Since an Ontario Board of Inquiry has no jurisdiction with respect to the federal Income Tax Act, it can make no orders respecting changes to that Act. However, the Board of Inquiry urges the Government of Ontario to make every effort to persuade the Government of Canada to change the Income Tax Act, and, if political persuasion is unsuccessful, it encourages the Government of Ontario to take legal action on the grounds that the restriction in the Act violates s. 15 of the Charter. Until the Income Tax Act is changed and same-sex partners can be provided with survivor benefits in the same manner as opposite-sex partners, the Board of
Inquiry orders the Government of Ontario to establish a separate plan which will provide equal survivor benefits to the partners of gay and lesbian employees. It also orders the Government of Ontario to pay Michael Leshner $3,000 in compensation for the damage to his feelings and self-respect which the discrimination caused.

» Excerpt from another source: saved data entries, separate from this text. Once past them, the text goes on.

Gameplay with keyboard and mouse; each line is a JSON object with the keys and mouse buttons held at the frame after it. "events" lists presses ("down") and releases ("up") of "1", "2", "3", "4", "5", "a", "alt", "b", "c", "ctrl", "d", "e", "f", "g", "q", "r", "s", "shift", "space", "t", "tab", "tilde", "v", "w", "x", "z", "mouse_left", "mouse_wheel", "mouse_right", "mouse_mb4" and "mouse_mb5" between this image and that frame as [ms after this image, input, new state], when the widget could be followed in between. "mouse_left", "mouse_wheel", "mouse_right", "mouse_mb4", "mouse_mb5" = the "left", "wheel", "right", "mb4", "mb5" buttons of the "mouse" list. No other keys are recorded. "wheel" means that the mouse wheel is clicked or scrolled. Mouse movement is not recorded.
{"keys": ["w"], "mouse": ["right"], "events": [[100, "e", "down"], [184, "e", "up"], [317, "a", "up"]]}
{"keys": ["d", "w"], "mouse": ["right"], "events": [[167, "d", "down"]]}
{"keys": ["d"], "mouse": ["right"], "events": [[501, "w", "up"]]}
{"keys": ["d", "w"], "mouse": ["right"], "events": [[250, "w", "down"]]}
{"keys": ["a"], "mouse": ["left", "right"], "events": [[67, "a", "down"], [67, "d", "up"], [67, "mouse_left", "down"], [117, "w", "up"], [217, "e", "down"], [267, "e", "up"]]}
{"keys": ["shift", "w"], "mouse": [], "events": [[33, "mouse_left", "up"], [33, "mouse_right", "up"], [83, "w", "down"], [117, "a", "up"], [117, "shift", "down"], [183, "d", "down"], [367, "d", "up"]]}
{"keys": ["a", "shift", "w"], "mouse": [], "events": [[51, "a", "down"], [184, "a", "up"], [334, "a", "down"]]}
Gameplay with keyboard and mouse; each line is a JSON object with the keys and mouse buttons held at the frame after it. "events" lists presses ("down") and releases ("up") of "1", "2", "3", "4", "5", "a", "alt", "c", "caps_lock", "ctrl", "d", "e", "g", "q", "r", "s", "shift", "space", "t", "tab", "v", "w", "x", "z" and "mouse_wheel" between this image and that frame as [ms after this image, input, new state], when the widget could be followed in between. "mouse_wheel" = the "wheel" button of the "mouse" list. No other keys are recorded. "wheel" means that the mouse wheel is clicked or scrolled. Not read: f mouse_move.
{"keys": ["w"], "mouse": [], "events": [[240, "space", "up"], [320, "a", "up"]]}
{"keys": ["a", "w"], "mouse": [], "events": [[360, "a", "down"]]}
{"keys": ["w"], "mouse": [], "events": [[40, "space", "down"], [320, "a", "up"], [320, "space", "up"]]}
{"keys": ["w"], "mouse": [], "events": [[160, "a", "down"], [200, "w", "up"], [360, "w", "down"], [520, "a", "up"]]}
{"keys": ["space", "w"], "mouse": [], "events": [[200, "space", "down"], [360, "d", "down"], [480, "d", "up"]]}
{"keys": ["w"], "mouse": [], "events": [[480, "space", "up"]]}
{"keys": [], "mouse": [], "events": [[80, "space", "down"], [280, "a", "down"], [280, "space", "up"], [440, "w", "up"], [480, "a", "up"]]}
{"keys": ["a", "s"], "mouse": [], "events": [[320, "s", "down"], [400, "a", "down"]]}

In a minority concurring decision, Brettell Dawson finds that s. 25(2) of the Code provides no defence to Michael Leshner's claim of discrimination based on sexual orientation. Ms. Dawson finds that the effect of the respondent's argument regarding s. 25(2) is to assign Mr. Leshner the marital status of a single person. This assignment constitutes discrimination on the basis of sexual orientation because it fails to recognize Mr. Leshner's homosexual relationship while recognizing the relationships of heterosexual employees. The ground of marital status should not be used as a means to perpetuate discrimination on the basis of sexual orientation. Such a reading conflicts with the remedial purpose of human rights legislation. Ms. Dawson finds that s. 25(2) permits differentiation between those who are in a relationship and those who are not with respect to such matters as the quantum of premiums and benefits, but it does not permit denying the existence of gay and lesbian relationships and excluding those in them from benefits. Grounds should not be read as conflicting or as "trumping" each other where this is not necessary. Ms. Dawson finds, therefore, that Mr. Leshner was discriminated against within the terms of the Ontario Human Rights Code and that no resort to the Charter is necessary to resolve this case. She concurs, however, with the majority's interpretation of the Charter and with the remedies proposed.